Hey, I’ve got to have some secrets…though I will say I’d fitted a tool roll to the bike just prior to heading out, and I had to backtrack in order to find it after it ejected itself on a bumpy descent:

I’m lucky I found it because it blended seamlessly into the terrain:

These tool rolls are beautiful and the maker used to advertise them right here on this very blog. However I find that they’re best used with Brooks saddles, where there’s lots of space between the rails and everything stays put. For example, the one on my Roaduno hasn’t budged since I put it on:

However, in conjunction with a low-profile racing saddle you can think you’ve got it really tight, only to notice a clinking sound and realize that the roll has jettisoned itself and the empty toe strap is now swinging beneath your saddle and hitting your seatpost. Alas, the equipment of Fred-dom and the trappings of Retrogrouchery are often incompatible.
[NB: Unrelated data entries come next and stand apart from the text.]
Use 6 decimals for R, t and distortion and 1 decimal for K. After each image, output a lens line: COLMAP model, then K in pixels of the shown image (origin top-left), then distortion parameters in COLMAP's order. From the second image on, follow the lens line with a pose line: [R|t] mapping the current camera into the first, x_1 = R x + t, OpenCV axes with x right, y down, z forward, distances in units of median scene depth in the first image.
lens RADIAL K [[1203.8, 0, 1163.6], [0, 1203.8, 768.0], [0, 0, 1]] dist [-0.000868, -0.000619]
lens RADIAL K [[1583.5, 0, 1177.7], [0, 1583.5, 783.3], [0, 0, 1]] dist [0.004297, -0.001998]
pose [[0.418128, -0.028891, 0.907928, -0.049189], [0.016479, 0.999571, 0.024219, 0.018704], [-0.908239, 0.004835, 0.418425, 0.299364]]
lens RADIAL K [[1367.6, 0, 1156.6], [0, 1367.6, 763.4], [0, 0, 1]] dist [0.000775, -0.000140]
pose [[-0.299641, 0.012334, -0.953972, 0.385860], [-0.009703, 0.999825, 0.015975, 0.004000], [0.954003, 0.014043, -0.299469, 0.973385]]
Sure, you can attempt to marry them as I often do, only to find that halfway through your ride your tool roll has escaped from beneath your plastic ass hatchet, your frame pump has shot itself from your pump peg-less frame like a bolt from a crossbow, and your helmetless head has somehow gotten stuck inside your Cervélo V-stem like you’re a brigand in a stockade:

Holy crap is that thing ugly
Speaking of crabon bikes, I’ve still got this one, which is basically the Anti-Platypus:

Which should not be confused with the Australian anarcho-punk band of the same name:

[I asked the AI to generate “The Logo For An Australian Anarcho-Punk Band Called Anti-Platypus” and I must say it did better than I expected. Sure, the spelling isn’t even close, but I doubt an Australian anarcho-punk could do much better.]
Maybe I should try a raffle, maybe that would work…
Plus there are still more bikes and frames where that came from, which I have yet to share, but will in due course, and that’s to say nothing of all the parts.
Meanwhile, a few bikes and frames have found new homes with a few of you so far, and if you’re among those new owners I’m grateful to have met you and hope these new acquisitions give you many miles of cycling enjoyment.
Thanks from all of us here at Tan Tenovo House, your premier destination for auctions and private sales.